KILLING THE GOLDEN GOOSE
Apparently nobody learned anything from the economic outcomes of the twentieth century. Two large nations (The U.S. and Russia) somewhat similar in size and population embraced two diametrically opposed economic philosophies. The Russians adopted collectivism and progress in that country died. In the entire twentieth century, not a single new invention, product or innovation came from Russia. Nothing! Expropriate the capitalists was a popular communist slogan. They did and their economy died.
Meanwhile, the U.S. took an opposite tack. Limited government, low taxes, high savings and investment caused the greatest creative advancement in history. Make your own list; autos, airplanes, television, movies, computers, penicillin, air conditioning and shopping centers to name but a few. You could list a thousand such breakthroughs and not be close to complete. The contrast in the advancement in living standards in these two countries is profound and remarkable.
Nevertheless, we are discarding what worked for us and embracing a measure of the things that didn’t work for them. The root cause of this transition stems from the runaway social sympathy of the left. They are totally obsessed with spending money on the “disenfranchised.” (For a hundred years, a poor person in America was better off than most Russians.) Despite the outpouring of trillions to the “underclass” their conditions have worsened. There’s more of them and many have embraced a lifestyle of drugs, alcohol and dependency. Among them are a growing criminal class that threatens all of us with wrongdoing from misdemeanors to murders.
In order to fund this mayhem (along with economic stimulus and assorted other subsidies) our government must also “expropriate the capitalists.” They do it through higher taxes and the hidden tax of inflation (money printing). Soaking the rich and grabbing the profits of successful companies is the exact path utilized by the socialists and collectivists who have ruined the economies of many nations.
I started my company in 1973 with a small amount of capital. Soon my money was gone. I worked without pay for months. Finally, in 1979 I started to make a little money. Immediately, the state and federal government wanted half my small profit. It drove me nuts. I needed to have a cushion, a rainy day fund. I knew losses would ultimately come again. It crippled my growth and expansion. It caused me to buy a tax shelter that allowed me to keep more of my money, but subsequently caused me grief.
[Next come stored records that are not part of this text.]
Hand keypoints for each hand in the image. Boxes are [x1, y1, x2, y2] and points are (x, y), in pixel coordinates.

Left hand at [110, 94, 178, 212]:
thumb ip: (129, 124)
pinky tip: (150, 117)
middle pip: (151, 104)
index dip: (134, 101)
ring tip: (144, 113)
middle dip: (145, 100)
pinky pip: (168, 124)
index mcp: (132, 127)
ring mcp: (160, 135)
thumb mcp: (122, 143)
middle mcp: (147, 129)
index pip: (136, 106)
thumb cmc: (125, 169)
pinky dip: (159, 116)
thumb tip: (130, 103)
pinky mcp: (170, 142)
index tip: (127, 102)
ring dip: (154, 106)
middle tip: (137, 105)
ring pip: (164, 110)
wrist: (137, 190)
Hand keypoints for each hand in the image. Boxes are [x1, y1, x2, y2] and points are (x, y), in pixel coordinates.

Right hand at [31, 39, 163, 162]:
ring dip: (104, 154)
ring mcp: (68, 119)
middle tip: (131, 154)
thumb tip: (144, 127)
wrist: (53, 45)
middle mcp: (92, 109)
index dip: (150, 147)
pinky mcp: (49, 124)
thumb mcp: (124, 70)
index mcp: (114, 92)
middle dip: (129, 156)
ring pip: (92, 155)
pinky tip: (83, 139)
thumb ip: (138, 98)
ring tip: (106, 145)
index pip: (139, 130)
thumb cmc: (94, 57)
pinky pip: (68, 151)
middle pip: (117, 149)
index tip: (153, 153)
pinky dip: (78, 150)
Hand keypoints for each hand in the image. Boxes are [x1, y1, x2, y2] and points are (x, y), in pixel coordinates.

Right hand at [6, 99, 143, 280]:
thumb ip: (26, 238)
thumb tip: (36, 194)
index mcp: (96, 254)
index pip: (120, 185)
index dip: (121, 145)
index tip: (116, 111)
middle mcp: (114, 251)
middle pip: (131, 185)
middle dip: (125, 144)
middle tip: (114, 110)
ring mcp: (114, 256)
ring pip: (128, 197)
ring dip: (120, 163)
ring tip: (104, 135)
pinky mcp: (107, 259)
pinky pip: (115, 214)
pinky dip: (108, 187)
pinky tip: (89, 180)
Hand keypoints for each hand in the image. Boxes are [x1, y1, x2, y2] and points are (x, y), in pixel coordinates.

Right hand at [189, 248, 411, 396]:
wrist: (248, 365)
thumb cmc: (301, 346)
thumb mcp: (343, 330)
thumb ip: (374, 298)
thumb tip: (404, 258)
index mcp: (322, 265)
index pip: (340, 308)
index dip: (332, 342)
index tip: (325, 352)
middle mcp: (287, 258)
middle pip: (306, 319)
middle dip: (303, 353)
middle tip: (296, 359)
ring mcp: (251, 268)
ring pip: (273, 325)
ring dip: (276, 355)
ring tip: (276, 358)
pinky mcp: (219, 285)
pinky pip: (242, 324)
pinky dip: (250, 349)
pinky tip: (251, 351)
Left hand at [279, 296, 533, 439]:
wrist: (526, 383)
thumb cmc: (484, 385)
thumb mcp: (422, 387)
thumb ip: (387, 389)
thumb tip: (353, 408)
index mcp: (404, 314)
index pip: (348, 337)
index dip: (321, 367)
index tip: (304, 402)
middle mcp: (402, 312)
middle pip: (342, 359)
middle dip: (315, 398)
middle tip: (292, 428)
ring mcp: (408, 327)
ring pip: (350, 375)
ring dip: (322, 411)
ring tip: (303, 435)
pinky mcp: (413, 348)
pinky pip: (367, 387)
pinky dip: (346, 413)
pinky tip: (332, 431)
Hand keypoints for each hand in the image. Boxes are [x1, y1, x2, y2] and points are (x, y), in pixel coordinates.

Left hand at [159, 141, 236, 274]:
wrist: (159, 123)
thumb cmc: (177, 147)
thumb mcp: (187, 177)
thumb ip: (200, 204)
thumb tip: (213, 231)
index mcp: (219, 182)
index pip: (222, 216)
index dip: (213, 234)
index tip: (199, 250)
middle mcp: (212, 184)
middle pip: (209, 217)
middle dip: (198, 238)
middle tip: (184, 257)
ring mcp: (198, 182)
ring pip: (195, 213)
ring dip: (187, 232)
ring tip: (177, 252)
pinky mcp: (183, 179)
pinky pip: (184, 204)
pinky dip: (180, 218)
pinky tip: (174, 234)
The left cherishes the idea that business success and profits are a matter of luck. They think entrepreneurs are a grubby lot who will nevertheless keep an inexhaustible fund of tax dollars flowing to pay for their social schemes. They are wrong. Most business start-ups fail. The few who succeed encounter difficulties and struggles. Nothing comes easy. Companies fail at every stage of development, big or small. How many major corporations have lasted 100 years, five maybe ten? Loading business with high taxes and social costs may fatten up welfare benefits but, as history proves conclusively, it kills the economy.